Zor günler geçirdik ve dilerim ki sona yaklaşıyoruzdur. En azından bu yaz başlangıcı için böyle olsun. Sonbaharı bilemiyoruz ve morali kimsenin bozulsun istemem. Bir konu var ki, bu çelişkiyi bir türlü anlayamadım. Bu kadar sıkıntı, bu kadar vefat ve enfekte sayısına rağmen futbol maçlarının oynanmasına ilişkin çabaları neye bağlamak lazım? İster seyircili olsun, isterse de seyircisiz, yanlış bir yönlendirme var sanırım ki, ısrarcı yaklaşım devam ediyor.

Her zaman belirtirim ki, etik doğrular ve ahlaki uygulamalar bizleri hiçbir zaman yanıltmaz. Bir kararın gerisinde neyin olduğunu bilmek önemli değildir. Yapılan doğru mudur? Bu önemlidir. TFF’nin futbol maçları oynansın, hatta seyircili bile olabilir haberlerini görünce bir akıl tutulması veya yanılsama mı var diye düşünmeden edemedim. Böylesine bir kararın felaket sonuçlarını hiç kimse nasıl göremez. O zaman sokağa çıkma yasakları neden yapıldı? Yine de bilgilendirme görevimizi yerine getirelim ve eleştirimizi dozunda bırakalım:

-Bu sezon için futbol maçları oynanmamalıdır. Bu yıl COVID-19 pandemisi yüzünden boş geçmeli ve tarihe bu anlamda not düşülmelidir.

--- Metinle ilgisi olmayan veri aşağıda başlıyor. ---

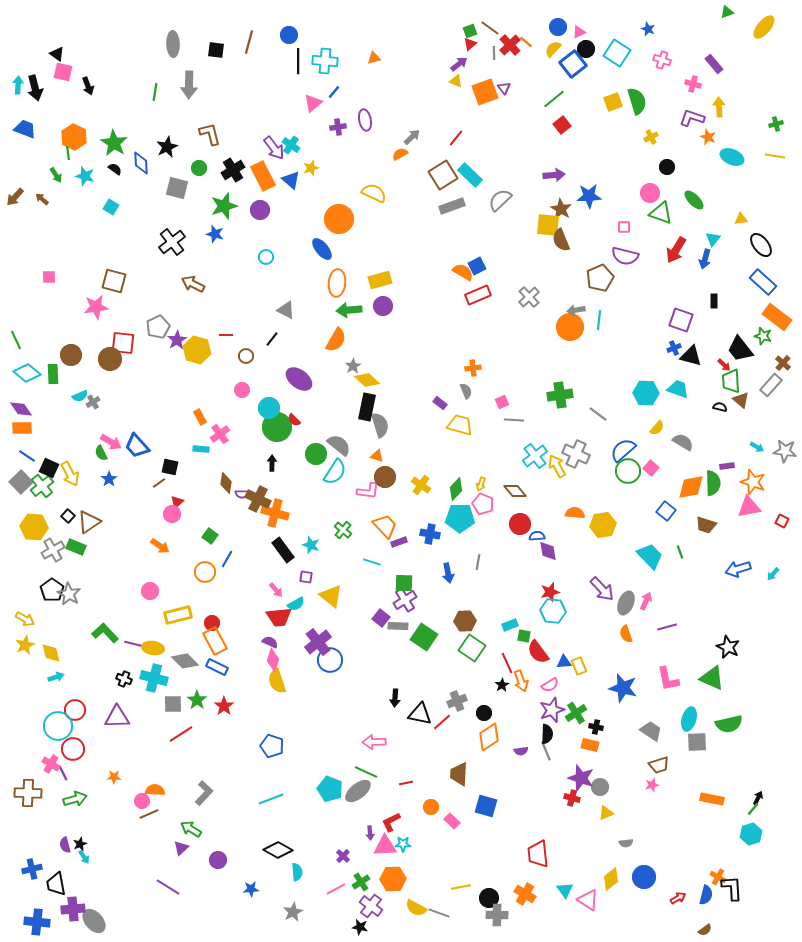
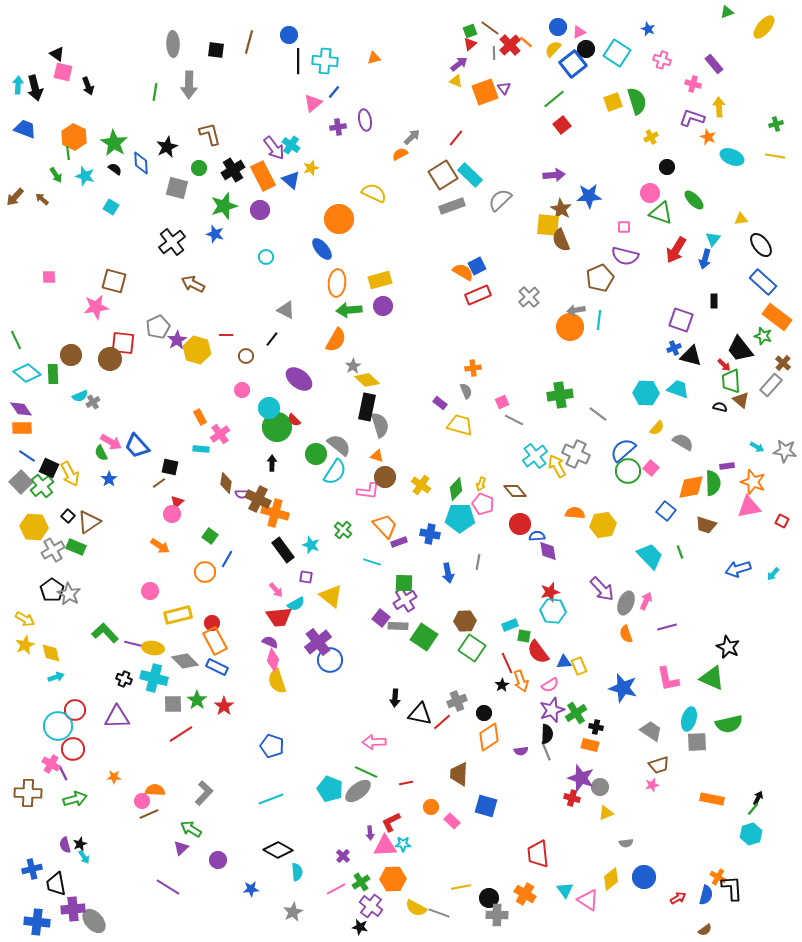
gray line at (514, 420): rotated 24 degrees clockwise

-Futbolcularda ve yöneticilerde görülen pozitif olgular sebebiyle duyarlı olunmalı, maçların oynanması konusunda ısrarcı olunmamalıdır.

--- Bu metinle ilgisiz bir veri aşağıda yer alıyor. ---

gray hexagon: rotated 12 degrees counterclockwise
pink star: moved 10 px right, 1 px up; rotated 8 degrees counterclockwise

-Futbol sezonunun 2020 yılının ikinci yarısı başlaması sonbahardaki tabloya bakılarak karar verilmelidir. Salgının hava koşullarının değişmesiyle ikinci atak yapma şansı yüksektir. Bu nedenle bekleyişin süresi, sonbahar ve kış ayları gözlemlenerek, pozitif olgu yoksa buna göre belirlenmelidir. Kendi kişisel ön görü ve fikrim belli bir ilacı bulunana ve aşısı ortaya çıkana kadar futbol maçlarının 2021 yılında da oynanmaması yönündedir.

Şimdi bir daha düşünelim: COVID-19 mu, futbol mu?

Bence sağlıklı günler ve güzel bir yaşam önemlidir. Futbol ikinci planda kalmalıdır.